Authentication
All authenticated endpoints use API key authentication via the Authorization header.
Passing your API key
Include your API key in the Authorization header with the Api-Key prefix:
Authorization: Api-Key your_api_key_here
curl https:/.homedata.co.uk/api/properties/100023336956/ \
-H "Authorization: Api-Key your_api_key_here"
⚠️ Important
- • Use
Api-Keyprefix — notBearer - • Some endpoints (like EPC Checker) work without authentication
- • API keys are tied to your organisation, not individual users
Alternative: query parameter
For testing or environments where custom headers are difficult, you can pass your key as a query parameter:
https:/.homedata.co.uk/api/properties/100023336956/?api_key=your_api_key_here
⚠️ Query parameter auth is not recommended for production — keys may appear in server logs and browser history. Use the header method in production code.

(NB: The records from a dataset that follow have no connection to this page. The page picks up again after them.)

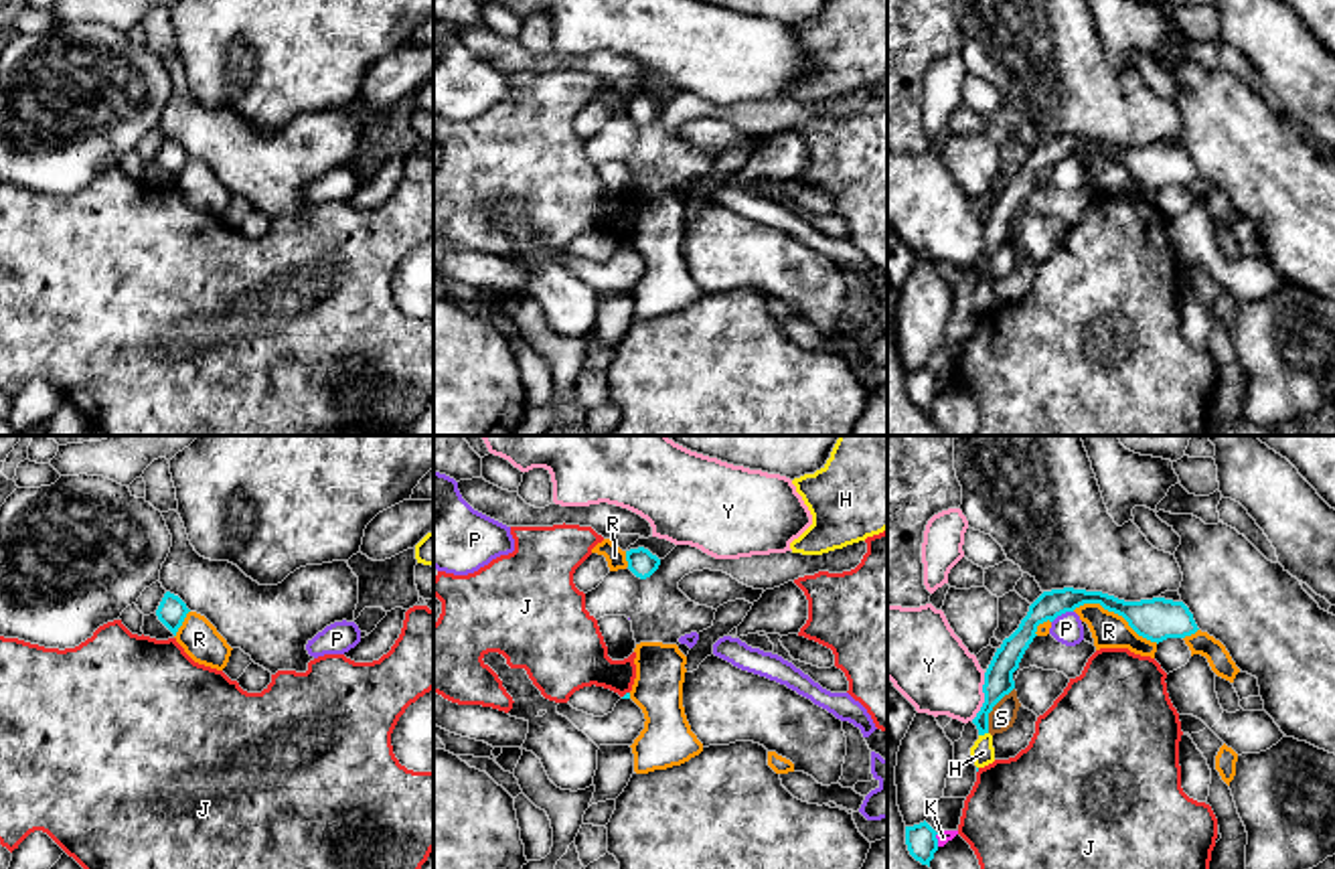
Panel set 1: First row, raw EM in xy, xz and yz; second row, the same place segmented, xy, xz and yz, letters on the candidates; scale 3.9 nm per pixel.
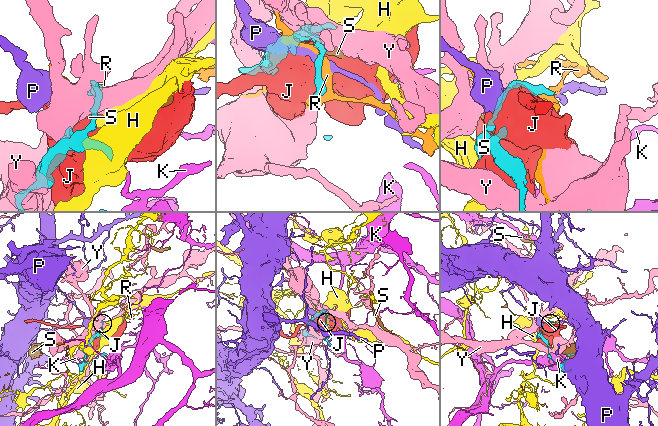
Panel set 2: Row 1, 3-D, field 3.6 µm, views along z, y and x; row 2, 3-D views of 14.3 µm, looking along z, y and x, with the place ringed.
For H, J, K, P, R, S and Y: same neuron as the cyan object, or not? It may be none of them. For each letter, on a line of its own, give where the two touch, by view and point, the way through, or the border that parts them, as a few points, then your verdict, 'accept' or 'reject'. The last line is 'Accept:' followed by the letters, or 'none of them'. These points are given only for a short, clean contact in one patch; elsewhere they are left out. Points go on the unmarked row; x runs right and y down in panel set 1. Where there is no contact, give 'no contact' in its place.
H: yz (983, 280) | reject
J: xz (624, 242) | reject
K: yz (936, 385) | reject
P: yz (1062, 159) | along yz (1072, 156), (1066, 156), (1052, 169) | reject
R: yz (1115, 159) | reject
S: yz (991, 256) | along yz (1013, 233), (989, 260), (987, 278) | reject
Y: yz (985, 244) | reject
Accept: none of them

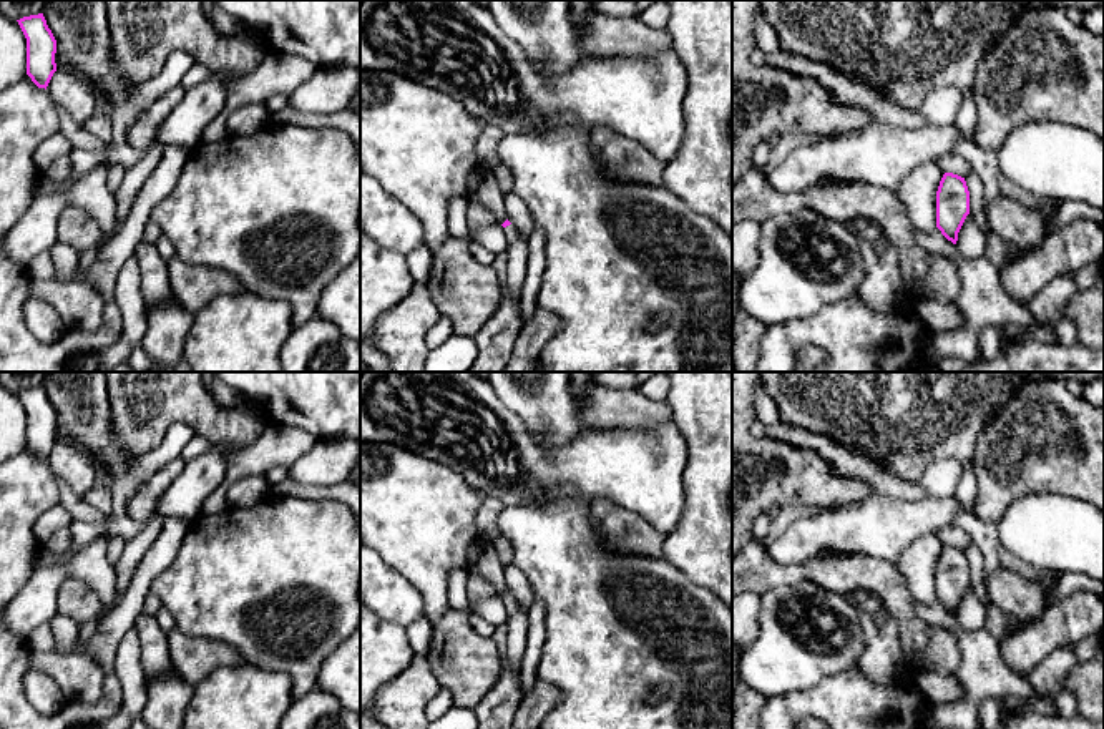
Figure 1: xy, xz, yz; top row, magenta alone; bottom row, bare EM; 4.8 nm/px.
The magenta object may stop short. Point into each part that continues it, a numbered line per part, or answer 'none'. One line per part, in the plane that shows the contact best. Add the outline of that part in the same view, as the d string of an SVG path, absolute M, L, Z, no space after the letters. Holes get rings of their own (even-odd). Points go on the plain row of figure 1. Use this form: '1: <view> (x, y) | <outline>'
1: xz (517, 626) | M513 596L503 599L508 609L505 659L515 673L520 673L521 659L528 643L528 609Z

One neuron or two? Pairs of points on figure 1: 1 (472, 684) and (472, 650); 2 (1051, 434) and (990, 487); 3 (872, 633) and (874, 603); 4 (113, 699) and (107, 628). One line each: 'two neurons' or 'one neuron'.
1: one neuron
2: one neuron
3: two neurons
4: two neurons

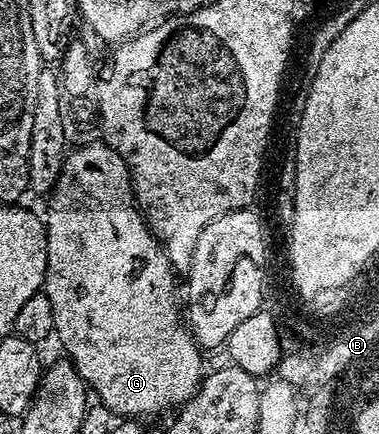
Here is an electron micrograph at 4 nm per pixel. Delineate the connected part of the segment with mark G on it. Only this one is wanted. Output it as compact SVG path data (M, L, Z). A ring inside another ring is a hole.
M98 142L98 144L85 144L68 153L65 165L61 171L61 177L57 179L49 200L49 213L44 213L45 233L47 234L47 270L45 271L45 283L43 291L45 297L51 302L51 310L55 310L55 322L53 330L56 339L61 339L65 347L64 355L70 364L76 368L77 373L85 380L86 385L95 393L96 399L105 404L113 414L121 418L145 418L141 416L157 416L168 408L180 409L197 392L203 379L201 372L201 355L203 349L194 340L193 333L187 327L183 319L183 308L177 305L177 280L178 273L174 272L167 254L161 248L160 242L145 222L145 217L139 211L139 205L135 199L135 188L131 183L131 173L125 160L110 144Z

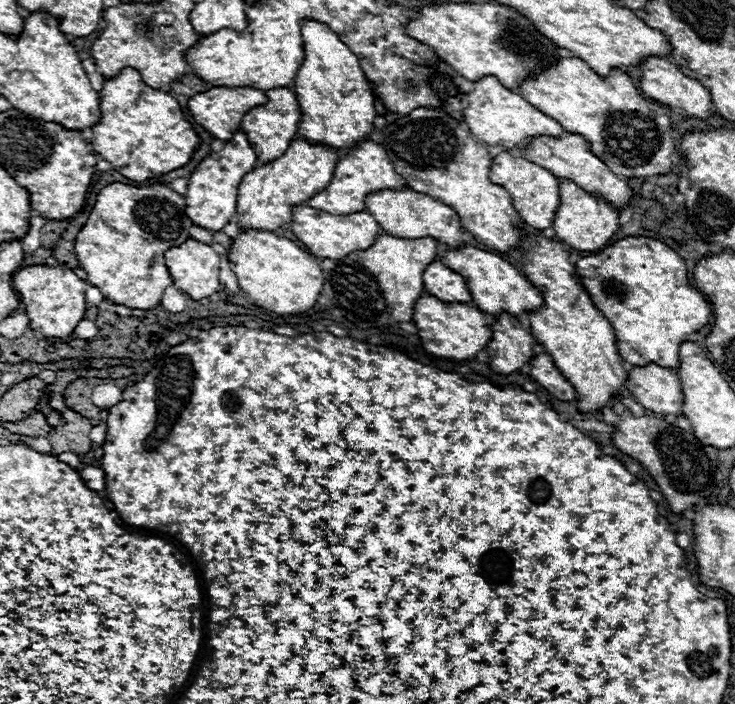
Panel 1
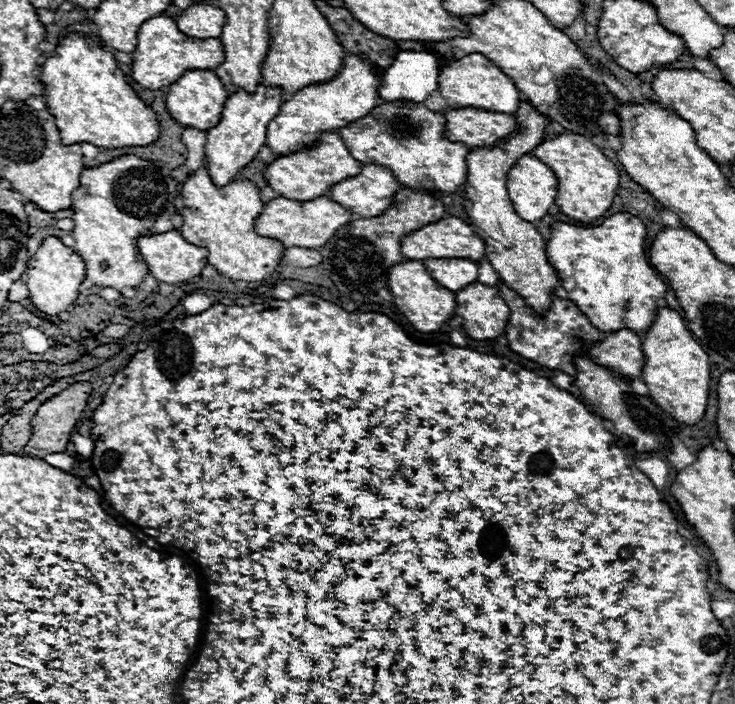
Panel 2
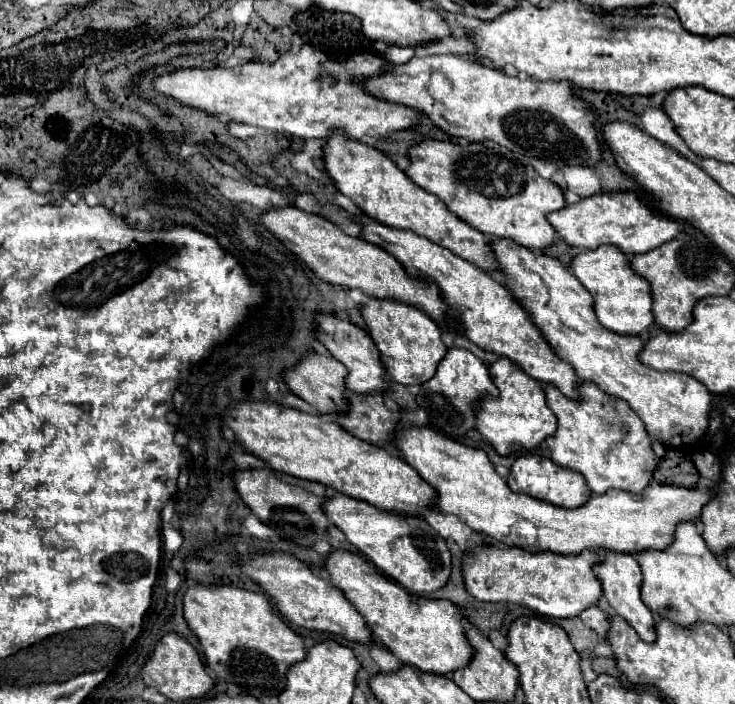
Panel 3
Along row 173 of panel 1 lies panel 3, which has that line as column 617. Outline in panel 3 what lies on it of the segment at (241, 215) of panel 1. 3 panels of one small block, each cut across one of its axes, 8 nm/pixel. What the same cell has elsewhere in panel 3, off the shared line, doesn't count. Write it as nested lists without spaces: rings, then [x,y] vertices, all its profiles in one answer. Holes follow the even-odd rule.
[[[600,246],[596,250],[584,250],[574,256],[570,264],[572,274],[580,280],[580,284],[592,294],[594,298],[594,312],[598,322],[616,332],[628,336],[640,336],[646,332],[650,324],[654,324],[652,316],[652,298],[650,286],[644,278],[640,278],[630,268],[630,260],[614,246]]]

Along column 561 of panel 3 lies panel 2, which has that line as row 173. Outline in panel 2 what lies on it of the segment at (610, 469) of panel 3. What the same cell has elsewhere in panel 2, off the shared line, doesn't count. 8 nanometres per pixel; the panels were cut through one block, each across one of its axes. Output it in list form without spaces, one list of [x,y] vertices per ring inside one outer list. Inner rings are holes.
[[[382,102],[364,118],[338,130],[350,154],[362,164],[390,168],[400,184],[416,190],[456,192],[466,180],[466,154],[470,148],[442,138],[444,118],[422,104]]]

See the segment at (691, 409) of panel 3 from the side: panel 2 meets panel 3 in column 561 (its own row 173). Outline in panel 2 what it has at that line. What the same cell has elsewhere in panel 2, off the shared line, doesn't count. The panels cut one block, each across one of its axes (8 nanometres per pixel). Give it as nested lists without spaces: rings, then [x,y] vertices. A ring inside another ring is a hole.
[[[322,132],[314,146],[278,156],[272,162],[268,162],[264,168],[264,180],[278,196],[292,200],[312,200],[328,194],[328,188],[332,184],[356,176],[358,172],[360,172],[360,162],[350,156],[342,138],[334,132]]]

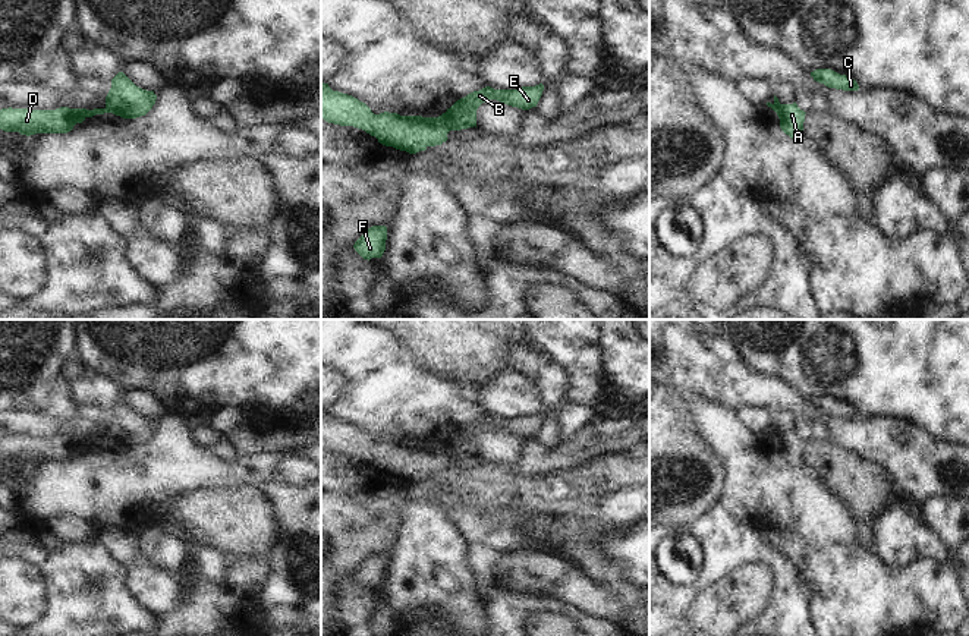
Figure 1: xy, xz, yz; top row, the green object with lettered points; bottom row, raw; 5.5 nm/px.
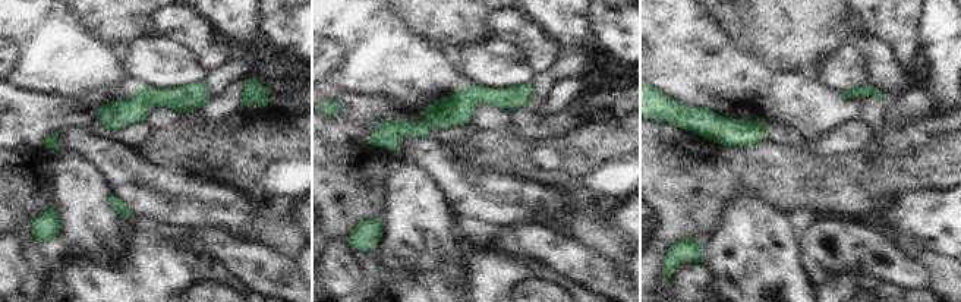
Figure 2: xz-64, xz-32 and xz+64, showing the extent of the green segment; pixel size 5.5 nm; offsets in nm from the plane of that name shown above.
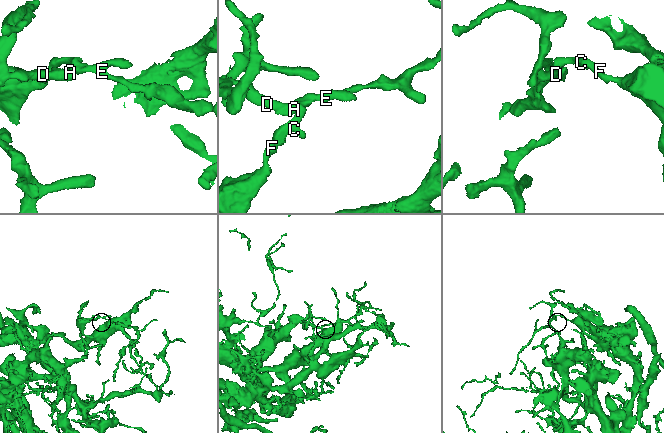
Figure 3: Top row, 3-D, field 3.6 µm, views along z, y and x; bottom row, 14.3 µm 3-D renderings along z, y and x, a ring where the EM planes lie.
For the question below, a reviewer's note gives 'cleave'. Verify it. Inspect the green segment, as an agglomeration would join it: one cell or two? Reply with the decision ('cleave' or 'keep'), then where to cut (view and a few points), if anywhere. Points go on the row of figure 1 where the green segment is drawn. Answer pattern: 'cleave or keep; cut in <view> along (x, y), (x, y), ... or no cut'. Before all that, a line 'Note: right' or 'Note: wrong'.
Note: right
cleave; cut in xz along (434, 117), (449, 131)

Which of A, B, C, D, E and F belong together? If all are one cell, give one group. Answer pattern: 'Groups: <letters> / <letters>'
Groups: A D / B C E F.

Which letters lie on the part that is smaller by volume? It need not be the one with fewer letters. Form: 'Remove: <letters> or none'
Remove: A, D

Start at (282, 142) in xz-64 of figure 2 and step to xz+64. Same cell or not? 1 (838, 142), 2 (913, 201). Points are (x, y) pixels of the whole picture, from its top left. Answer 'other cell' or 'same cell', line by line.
1: other cell
2: other cell

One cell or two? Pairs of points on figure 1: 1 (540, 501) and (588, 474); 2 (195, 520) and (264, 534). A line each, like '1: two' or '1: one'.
1: one
2: one

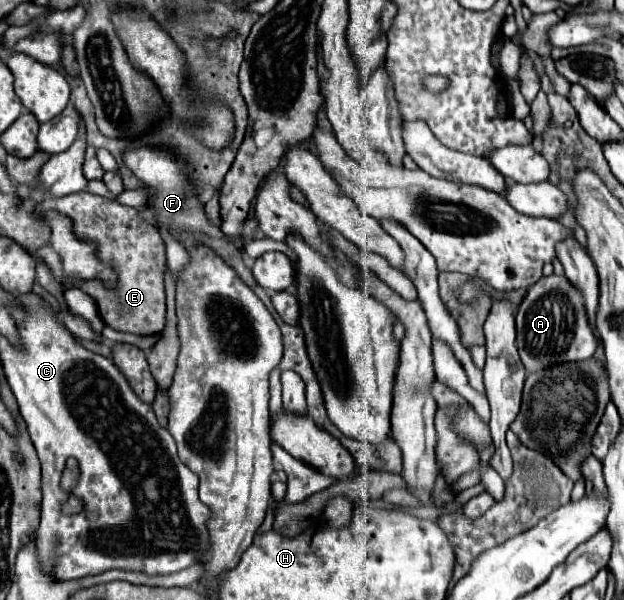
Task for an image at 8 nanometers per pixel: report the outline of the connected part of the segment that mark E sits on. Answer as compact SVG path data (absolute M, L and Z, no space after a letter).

Open endpoints (no auth required)
Some endpoints are publicly accessible without an API key. These are ideal for testing your integration:
| Endpoint | Description |
|---|---|
| GET /api/epc-checker/{uprn}/ | EPC energy performance data |
| GET /api/address/find/?q={query} | Address search (typeahead autocomplete) |
| GET /api/address/postcode/{postcode}/ | All addresses at a postcode |
| GET /ping | Simple health check (returns "pong") |
| GET /health | Detailed health with DB + ES status |
Rate limits by plan
Each plan includes a monthly request allowance and per-second rate limit:
| Plan | Price | Monthly requests | Rate limit |
|---|---|---|---|
| Free | £0 | 100 | 2/sec |
| Starter | £19/mo | 2,000 | 5/sec |
| Growth | £49/mo | 10,000 | 10/sec |
| Pro | £149/mo | 50,000 | 20/sec |
| Scale | £349/mo | 200,000 | 40/sec |
| Enterprise | Custom | Unlimited | Custom |
Limits reset at the start of each billing period. View full pricing →
Rate limit response headers
Every authenticated response includes these headers:
| Header | Example | Description |
|---|---|---|
| X-RateLimit-Limit | 2000 | Monthly allowance |
| X-RateLimit-Remaining | 1847 | Requests remaining this period |
| X-RateLimit-Reset | 1711929600 | Unix timestamp when limit resets |
Security best practices
Store keys in environment variables
Never hardcode API keys. Use .env files or your platform's secret management.
Use server-side calls only
Don't expose your API key in browser JavaScript, mobile apps, or public repositories.
Revoke compromised keys immediately
Use the Developer Dashboard to revoke a key if it's exposed. You can generate a new one instantly.
Add .env to your .gitignore
Prevent accidental commits of your API key to version control.